A diagnostic discogram is a procedure performed to ascertain or exclude the disc(s) as the origin of the pain. During this operation, a needle is inserted into the discs under X-ray guidance, and contrast (dye) is injected. CT and MRI scans only display anatomy and cannot definitively pinpoint the source of a patient’s pain. In certain cases, discs might appear abnormal on MRI or CT scans but not be pain generators. Discography aims to identify the pain-causing disc(s), assisting the surgeon in planning an appropriate surgery or avoiding an unhelpful one. Discography can also help determine the suitable discs for IDET (Intradiscal Electrothermal Therapy).
Pre-injection Guidelines: Please ensure you notify our staff if you have an allergy, particularly to iodine. If you’re scheduled for sedation, you must refrain from eating on the morning of the procedure. Insulin-dependent diabetic patients receiving sedation may need to adjust their morning insulin dose due to fasting. Patients may continue taking their routine medications, such as those for high blood pressure and diabetes (e.g., Glucophage).

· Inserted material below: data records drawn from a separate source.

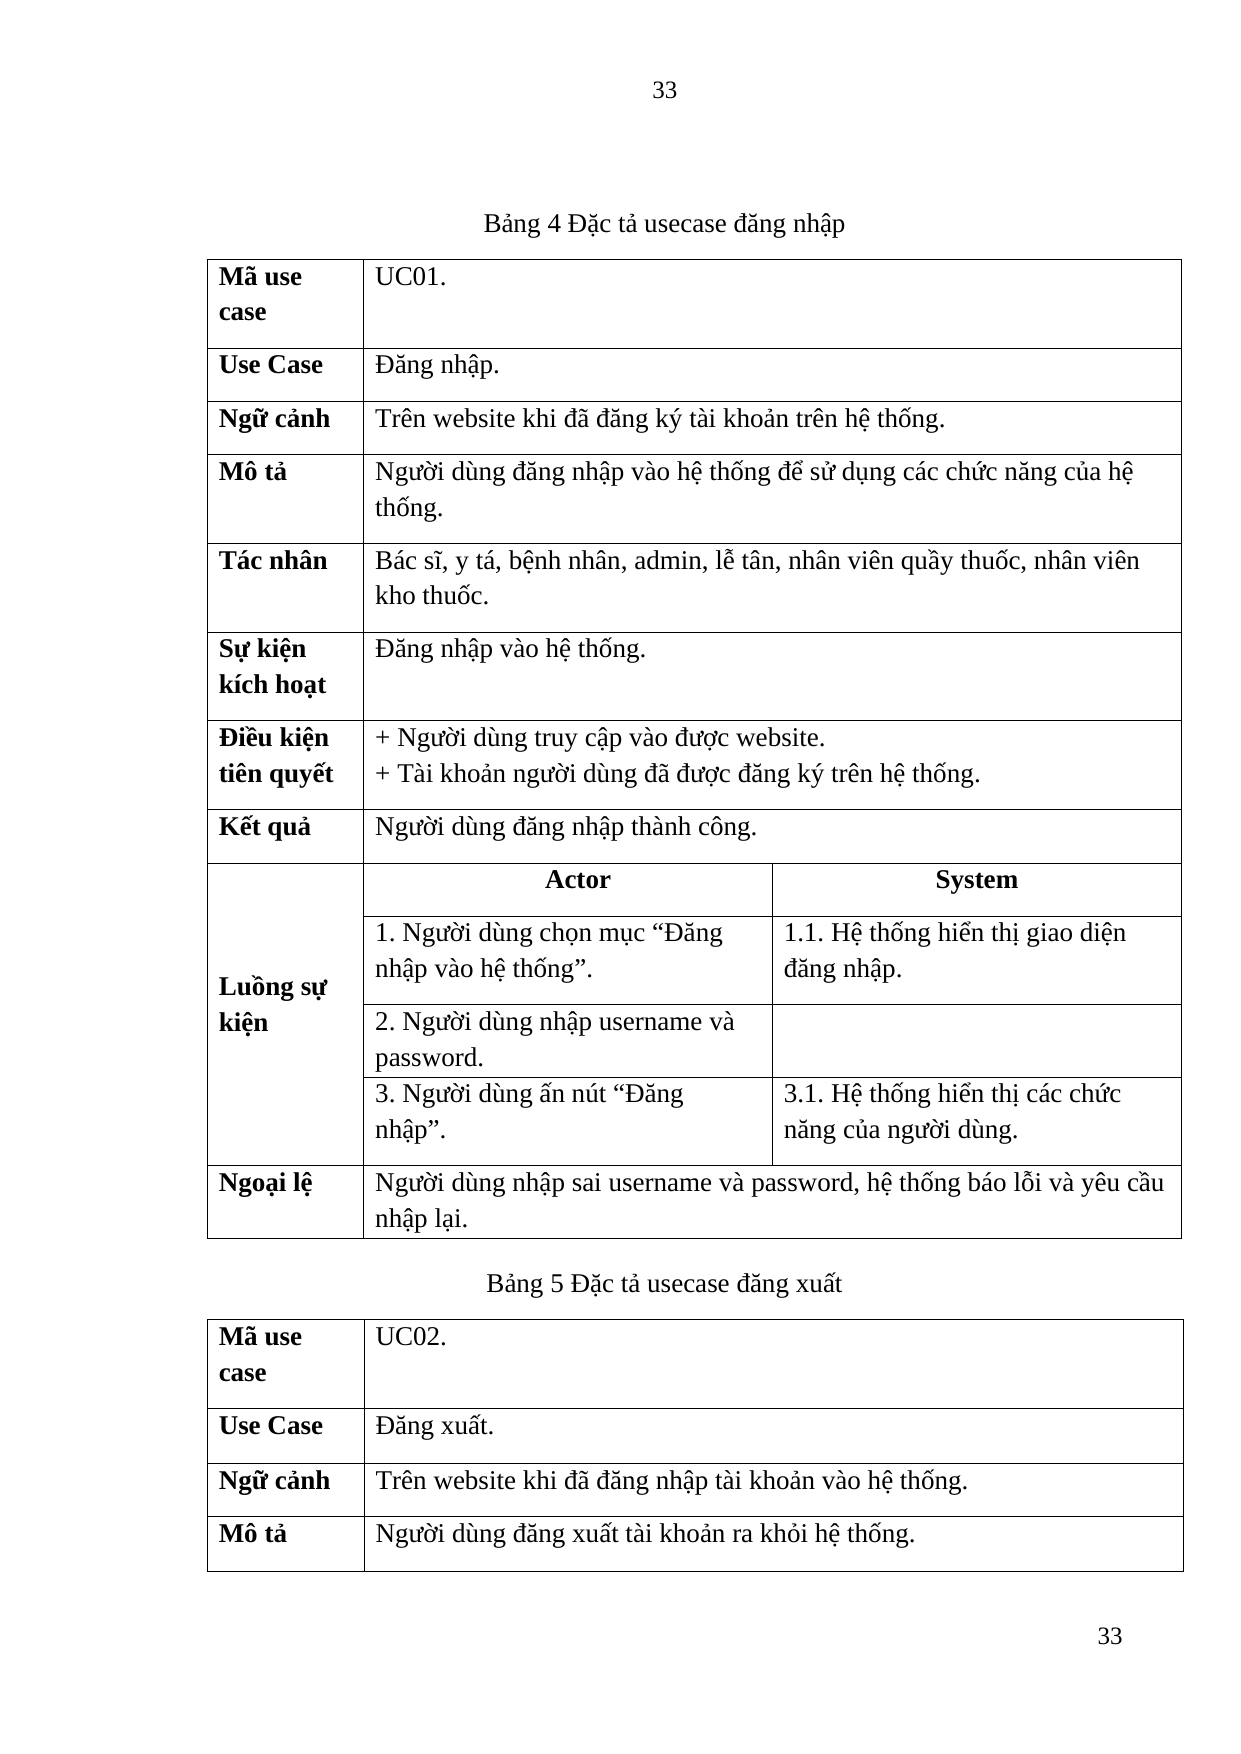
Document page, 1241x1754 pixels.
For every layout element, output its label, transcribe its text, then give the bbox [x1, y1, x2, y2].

table_cell Luồng sự kiện [208, 864, 363, 1165]
text Bảng 5 Đặc tả usecase đăng xuất [207, 1267, 1122, 1298]
table_header UC01. [364, 260, 1181, 348]
table_cell Người dùng nhập sai username và password, hệ thống báo lỗi và yêu cầu nhập lại. [364, 1166, 1181, 1238]
table_header UC02. [365, 1320, 1183, 1408]
table_cell Sự kiện kích hoạt [208, 633, 363, 720]
table_cell + Người dùng truy cập vào được website. + Tài khoản người dùng đã được đăng ký trên hệ thống. [364, 721, 1181, 809]
table_cell Trên website khi đã đăng nhập tài khoản vào hệ thống. [365, 1464, 1183, 1516]
table_cell Điều kiện tiên quyết [208, 721, 363, 809]
table_cell Use Case [208, 349, 363, 401]
table_header Mã use case [208, 1320, 364, 1408]
table_cell Ngữ cảnh [208, 402, 363, 454]
table_cell Bác sĩ, y tá, bệnh nhân, admin, lễ tân, nhân viên quầy thuốc, nhân viên kho thuốc. [364, 544, 1181, 632]
table_cell Đăng nhập. [364, 349, 1181, 401]
table_cell 3.1. Hệ thống hiển thị các chức năng của người dùng. [773, 1078, 1181, 1165]
table_cell 1. Người dùng chọn mục “Đăng nhập vào hệ thống”. [364, 917, 772, 1004]
table_header Mã use case [208, 260, 363, 348]
table_cell Mô tả [208, 455, 363, 543]
table_cell Use Case [208, 1409, 364, 1463]
table_cell [773, 1005, 1181, 1077]
table_cell Người dùng đăng xuất tài khoản ra khỏi hệ thống. [365, 1517, 1183, 1571]
table_cell 2. Người dùng nhập username và password. [364, 1005, 772, 1077]
table_cell Người dùng đăng nhập thành công. [364, 810, 1181, 862]
table_cell Người dùng đăng nhập vào hệ thống để sử dụng các chức năng của hệ thống. [364, 455, 1181, 543]
table_cell Kết quả [208, 810, 363, 862]
table_cell System [773, 864, 1181, 916]
table_cell Ngữ cảnh [208, 1464, 364, 1516]
table_cell Mô tả [208, 1517, 364, 1571]
table_cell Đăng nhập vào hệ thống. [364, 633, 1181, 720]
table_cell Đăng xuất. [365, 1409, 1183, 1463]
table_cell Ngoại lệ [208, 1166, 363, 1238]
table_cell 1.1. Hệ thống hiển thị giao diện đăng nhập. [773, 917, 1181, 1004]
table_cell Tác nhân [208, 544, 363, 632]
table_cell 3. Người dùng ấn nút “Đăng nhập”. [364, 1078, 772, 1165]
table_cell Trên website khi đã đăng ký tài khoản trên hệ thống. [364, 402, 1181, 454]
text Bảng 4 Đặc tả usecase đăng nhập [207, 207, 1122, 238]
table_cell Actor [364, 864, 772, 916]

Patients should persist in taking their standard pain or anti-inflammatory medications on the procedure day. Those on blood thinners like Coumadin should inform the staff to devise an appropriate plan for ceasing the medication before the procedure. We generally advise a designated driver to accompany the patient to ensure their safe return home post-procedure.
Procedure Details: An IV is initiated to administer antibiotics (to prevent infection) and sedatives. Patients lie on their back for cervical discography and on their stomach for lumbar discography. The neck or back skin is cleaned with sterile soap. Subsequently, the physician numbs a small skin area with a local anesthetic, which may sting momentarily. Once the numbing agent takes effect, the physician guides a small needle into the disc spaces using X-ray assistance. Temporary discomfort is common as the needle traverses the muscle or approaches a nerve root. The physician may perform this at multiple disc levels. Once the needles are correctly positioned, a small volume of contrast (dye) is injected into each disc. It is crucial for the patient to communicate to the physician if the injection causes pain and if it matches their typical pain.
Post-procedure Expectations: Patients are typically prescribed antibiotics to take for several days post-procedure. Some muscle discomfort may be experienced, and pain levels might escalate following the procedure. Temporary hoarseness may occur after cervical discography.
Patients can generally resume normal activities the day after the procedure, although driving is discouraged on the procedure day.